Jesus replied: “‘Love the Lord your God with all your heart and with all your soul and with all your mind.’ This is the first and greatest commandment. And the second is like it: ‘Love your neighbor as yourself.’ All the Law and the Prophets hang on these two commandments.” (Matthew 22:37-40)

I know. We’re back to those verses. But as Jesus said, “all the Law and the Prophets hang on these two commandments.” I’m returning to them today because of a question asked on a social media platform. The gist of the question was, if America has failed, doesn’t that mean that people don’t deserve freedom – that they deserve to be ruled over by others?

This is the same sort of complaint we sometimes hear about Christianity:

I tried Christianity. It didn’t work.

All the people in the church were hypocrites.

That might be OK for you, but it’s not OK for me

That might be OK for some, but because it’s not OK for Group X. I want nothing to do with it (even though I’m not a member of Group X. I merely sympathize with their plight.)

Christianity might be OK if they lived what the Bible teaches, but they spend all their time trying to shove their philosophy down everyone’s throats.

          And, I have to admit that I’ve used a similar argument with regard to Socialism.  Socialism and Collectivism have been tried in the past.
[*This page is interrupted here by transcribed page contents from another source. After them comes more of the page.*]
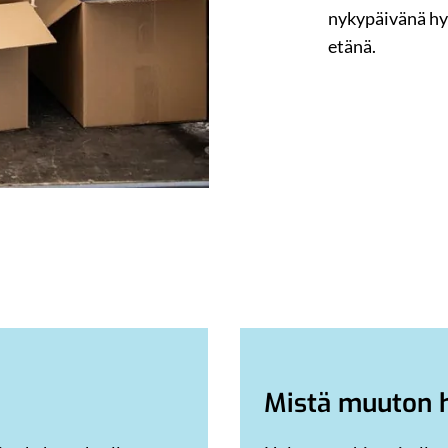
nykypäivänä hy
etänä.
Mistä muuton h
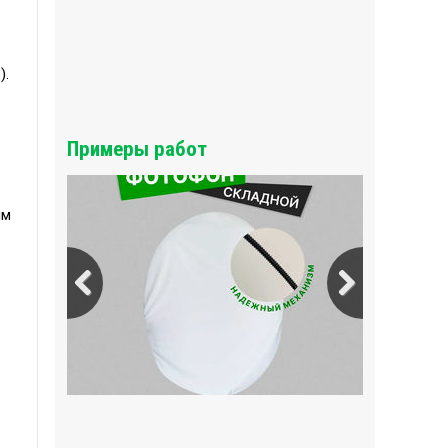
).
Примеры работ
ым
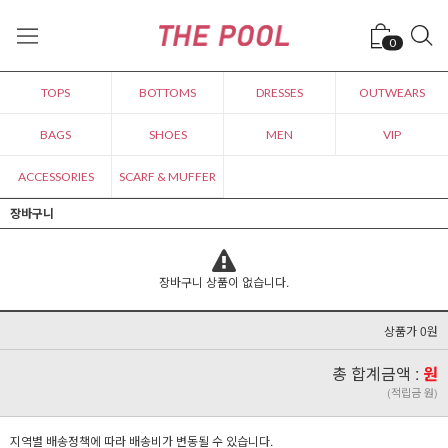
0
TOPS
BOTTOMS
DRESSES
OUTWEARS
BAGS
SHOES
MEN
VIP
ACCESSORIES
SCARF & MUFFER
장바구니
장바구니 상품이 없습니다.
상품가 0원
총 합계금액 :
원
(적립금 원)
지역별 배송정책에 따라 배송비가 변동될 수 있습니다.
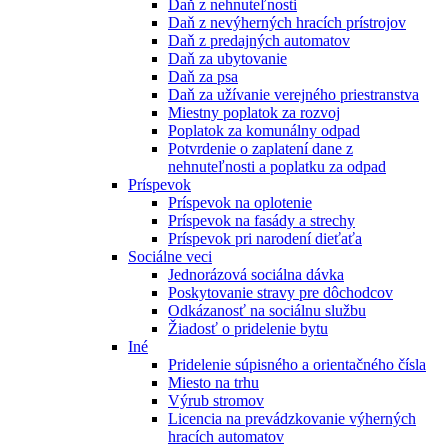
Daň z nehnuteľnosti
Daň z nevýherných hracích prístrojov
Daň z predajných automatov
Daň za ubytovanie
Daň za psa
Daň za užívanie verejného priestranstva
Miestny poplatok za rozvoj
Poplatok za komunálny odpad
Potvrdenie o zaplatení dane z
nehnuteľnosti a poplatku za odpad
Príspevok
Príspevok na oplotenie
Príspevok na fasády a strechy
Príspevok pri narodení dieťaťa
Sociálne veci
Jednorázová sociálna dávka
Poskytovanie stravy pre dôchodcov
Odkázanosť na sociálnu službu
Žiadosť o pridelenie bytu
Iné
Pridelenie súpisného a orientačného čísla
Miesto na trhu
Výrub stromov
Licencia na prevádzkovanie výherných
hracích automatov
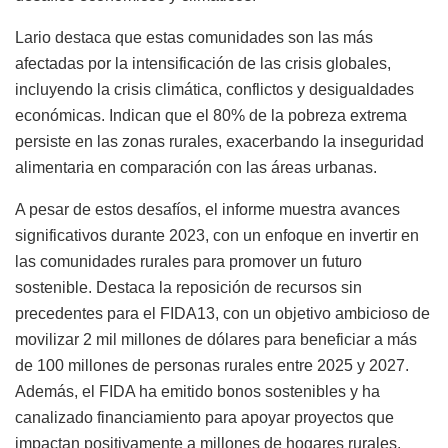
Lario destaca que estas comunidades son las más
afectadas por la intensificación de las crisis globales,
incluyendo la crisis climática, conflictos y desigualdades
económicas. Indican que el 80% de la pobreza extrema
persiste en las zonas rurales, exacerbando la inseguridad
alimentaria en comparación con las áreas urbanas.
A pesar de estos desafíos, el informe muestra avances
significativos durante 2023, con un enfoque en invertir en
las comunidades rurales para promover un futuro
sostenible. Destaca la reposición de recursos sin
precedentes para el FIDA13, con un objetivo ambicioso de
movilizar 2 mil millones de dólares para beneficiar a más
de 100 millones de personas rurales entre 2025 y 2027.
Además, el FIDA ha emitido bonos sostenibles y ha
canalizado financiamiento para apoyar proyectos que
impactan positivamente a millones de hogares rurales.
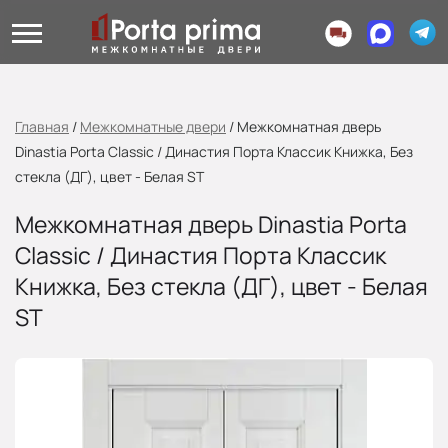
Главная
/
Межкомнатные двери
/
Межкомнатная дверь
Dinastia Porta Classic / Династия Порта Классик Книжка, Без
стекла (ДГ), цвет - Белая ST
Межкомнатная дверь Dinastia Porta
Classic / Династия Порта Классик
Книжка, Без стекла (ДГ), цвет - Белая
ST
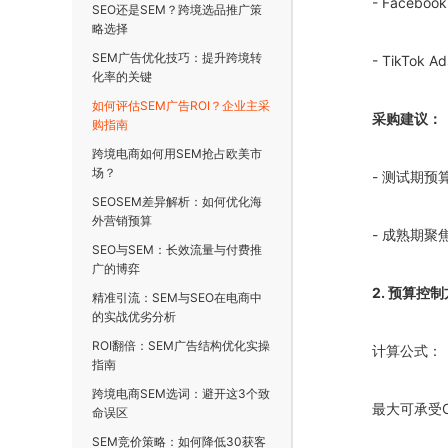
- Faceb
SEO还是SEM？跨境选品推广策
略选择
SEM广告优化技巧：提升跨境转
- TikTo
化率的关键
如何评估SEM广告ROI？企业主采
采购建议：
购指南
跨境电商如何用SEM抢占欧美市
场？
- 测试期预算分
SEOSEM差异解析：如何优化海
外营销预算
- 成熟期聚
SEO与SEM：长效流量与付费推
广的博弈
2. 预算控
精准引流：SEM与SEO在电商中
的实战优劣分析
ROI翻倍：SEM广告结构优化实操
计算公式：
指南
跨境电商SEM选词：避开这3个致
最大可承受CP
命误区
SEM竞价策略：如何降低30获客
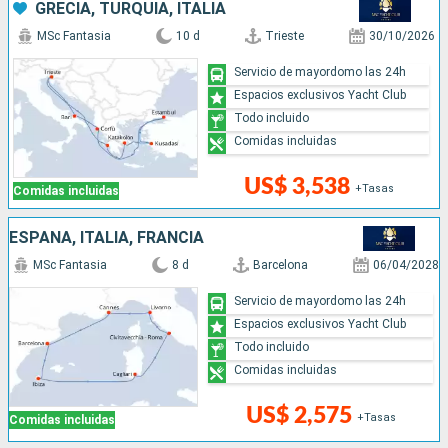
GRECIA, TURQUÍA, ITALIA
MSc Fantasia
10 d
Trieste
30/10/2026
Servicio de mayordomo las 24h
Espacios exclusivos Yacht Club
Todo incluido
Comidas incluidas
US$ 3,538
+Tasas
Comidas incluidas
ESPAÑA, ITALIA, FRANCIA
MSc Fantasia
8 d
Barcelona
06/04/2028
Servicio de mayordomo las 24h
Espacios exclusivos Yacht Club
Todo incluido
Comidas incluidas
US$ 2,575
+Tasas
Comidas incluidas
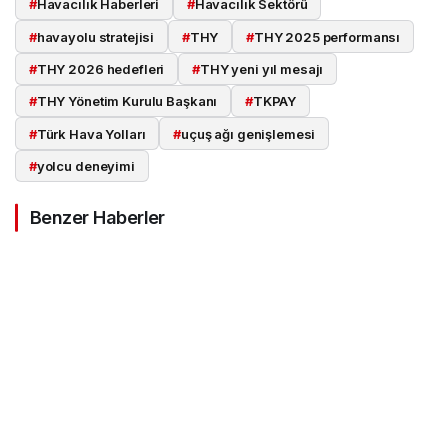
#
Havacılık Haberleri
#
Havacılık Sektörü
#
havayolu stratejisi
#
THY
#
THY 2025 performansı
#
THY 2026 hedefleri
#
THY yeni yıl mesajı
#
THY Yönetim Kurulu Başkanı
#
TKPAY
#
Türk Hava Yolları
#
uçuş ağı genişlemesi
#
yolcu deneyimi
Benzer Haberler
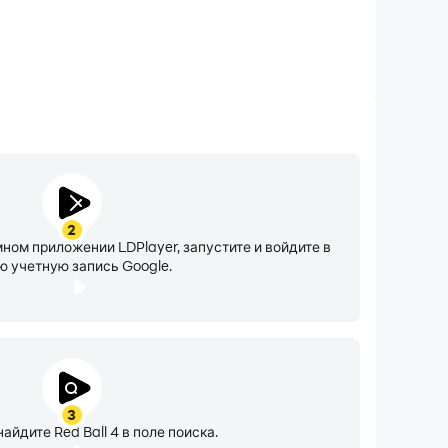
2
мном приложении LDPlayer, запустите и войдите в
ю учетную запись Google.
3
найдите Red Ball 4 в поле поиска.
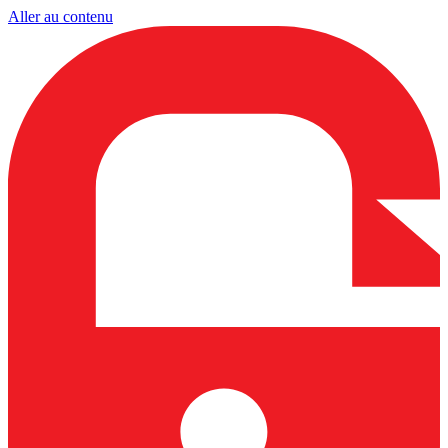
Aller au contenu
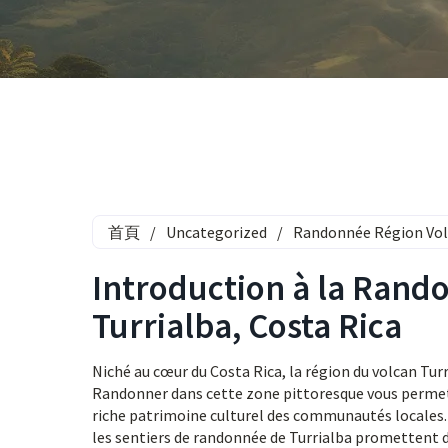
首頁
/
Uncategorized
/
Randonnée Région Volc
Introduction à la Rand
Turrialba, Costa Rica
Niché au cœur du Costa Rica, la région du volcan Tur
Randonner dans cette zone pittoresque vous permet d’
riche patrimoine culturel des communautés locales.
les sentiers de randonnée de Turrialba promettent d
They have always failed – frequently at the cost of tens of millions of lives. Stalin, Mao, Pol Pot, Che, the Young Turks, Castro, the rulers of Venezuela, and even Hitler (the Nazis were National Socialists) – all examples of the horrors of Socialism.

          But the same question arises. Are we judging an idea based on the idea, or are we judging it based on the failure of those who claim to be applying the idea?

Jesus said that the Law and the Prophets could be summed up by our loving God with all our hearts, souls, minds, and strengths, and loving our neighbor as ourselves.

          What this means is that Christianity does not fail when or because “They” fail to love God with all their hearts, souls, minds, and strengths and to love their neighbor as themselves. Christianity does not fail when or because you fail to love God with all your hear, soul, mind, and strength, and to love your neighbor as yourself, though that  is much closer to the mark. It fails only when or because loving God with all your heart, soul, mind, and strength and loving your neighbor as yourself become – in and of themselves – the wrong things to do.

          And I submit that Christianity can only be declared invalid if God declares that Jesus’ death and resurrection were no longer sufficient for the forgiveness of sins.

          All of which brings us to something G. K. Chesterton said: “The Christian ideal has not been tried and found wanting; it has been found difficult and not tried.”